Ce même rapport considère que la compétitivité de l’entreprise n’est pas menacée, que les considérations de l’entreprise sur la sauvegarde de cette compétitivité en raison de l’évolution du marché des sutures n’est pas pertinente dans la mesure où la production du site d’Auneau va être délocalisée ct non supprimée, que les pertes de marché avancées relèvent d’une politique des prix et des investissements qu’il appartient à l’entreprise d’ajuster.

Ainsi les conditions posées par l’article L.1233-3 du code du travail pour le déclenchement d’un licenciement collectif pour motif économique ne sont pas réunies.

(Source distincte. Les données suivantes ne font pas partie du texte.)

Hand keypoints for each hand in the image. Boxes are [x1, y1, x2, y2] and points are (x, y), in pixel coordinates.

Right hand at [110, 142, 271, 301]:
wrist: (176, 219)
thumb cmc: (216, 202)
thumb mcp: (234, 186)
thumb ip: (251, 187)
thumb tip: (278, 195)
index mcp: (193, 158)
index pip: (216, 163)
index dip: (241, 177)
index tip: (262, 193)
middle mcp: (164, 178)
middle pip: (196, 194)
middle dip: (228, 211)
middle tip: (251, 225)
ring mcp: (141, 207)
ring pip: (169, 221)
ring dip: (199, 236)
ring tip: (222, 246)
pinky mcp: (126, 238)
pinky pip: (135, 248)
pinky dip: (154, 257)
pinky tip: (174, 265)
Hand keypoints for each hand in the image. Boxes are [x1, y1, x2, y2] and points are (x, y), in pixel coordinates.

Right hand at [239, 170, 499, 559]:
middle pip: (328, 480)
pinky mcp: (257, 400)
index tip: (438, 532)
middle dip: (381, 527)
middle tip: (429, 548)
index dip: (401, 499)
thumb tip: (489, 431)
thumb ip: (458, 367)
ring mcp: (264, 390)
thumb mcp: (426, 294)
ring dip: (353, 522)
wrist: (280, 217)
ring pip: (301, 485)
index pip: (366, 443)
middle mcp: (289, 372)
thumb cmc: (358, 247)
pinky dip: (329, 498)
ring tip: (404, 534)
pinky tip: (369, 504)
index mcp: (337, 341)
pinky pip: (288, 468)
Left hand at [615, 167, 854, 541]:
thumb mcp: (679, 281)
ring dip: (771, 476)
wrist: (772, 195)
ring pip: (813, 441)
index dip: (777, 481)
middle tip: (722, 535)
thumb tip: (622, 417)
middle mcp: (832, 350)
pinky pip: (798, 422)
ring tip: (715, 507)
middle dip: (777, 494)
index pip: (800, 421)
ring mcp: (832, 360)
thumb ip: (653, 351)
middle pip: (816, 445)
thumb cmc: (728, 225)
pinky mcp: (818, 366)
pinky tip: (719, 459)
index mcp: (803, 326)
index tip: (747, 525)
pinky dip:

Il convient par ailleurs de constater que l’article L.1235-10 du code du travail dispose que la procédure de licenciement pour motif économique est nulle tant qu’un plan de reclassement des salariés s’intégrant au plan de sauvegarde de l’emploi n’est pas présenté par l’employeur.

En l’absence de motif économique qui conditionne la mise en oeuvre d’un plan de licenciements, et son fondement légal, il ne peut être sérieusement soutenu qu’il ne pourrait être statué que sur la validité du plan, alors que la réalité du motif économique fait défaut. Le motif économique est la condition nécessaire à la mise en oeuvre d’un plan de licenciements. Il appartient donc au juge de contrôler la légalité de la procédure suivie.

En l’occurrence la compétitivité de l’entreprise n’est pas menacée, comme relevé par l’expert, ainsi en l’absence de motif économique, il ya lieu de considérer que la procédure suivie est nulle et de nul effet.

Les demandeurs ont engagé des frais et honoraires pour assurer leur défense, il leur scra alloué la somme de 7.000€ en application de l’article 700 du code de procédure civile, la société Ethicon qui succombe sera déboutée en toutes ses demandes.




PAR CES MOTIFS

Joint les recours 11/7214 et 11/7607

Dit que la procédure de licenciement collectif engagée par la société Ethicon depuis 22 et 25 octobre 2010 n’est pas fondée sur un motif économique.

Annule la procédure de licenciement économique tant devant le CCE que le CE depuis les 22 et 25 octobre 2010, ainsi que tous actes subséquents.

Condamne la société Ethicon à payer aux demandeurs conjointement la somme de 7.000€ en application de l’article 700 du code de procédure civile.

Déboute la société Ethicon en toutes ses demandes.

Ordonne l’exécution provisoire.

Condamne la société Ethicon aux dépens.

Prononcé par remise au greffe le 21 octobre 201 1.

Signé par Mme Claire Lacaze, président et par Mme Emilie Cécil greffière.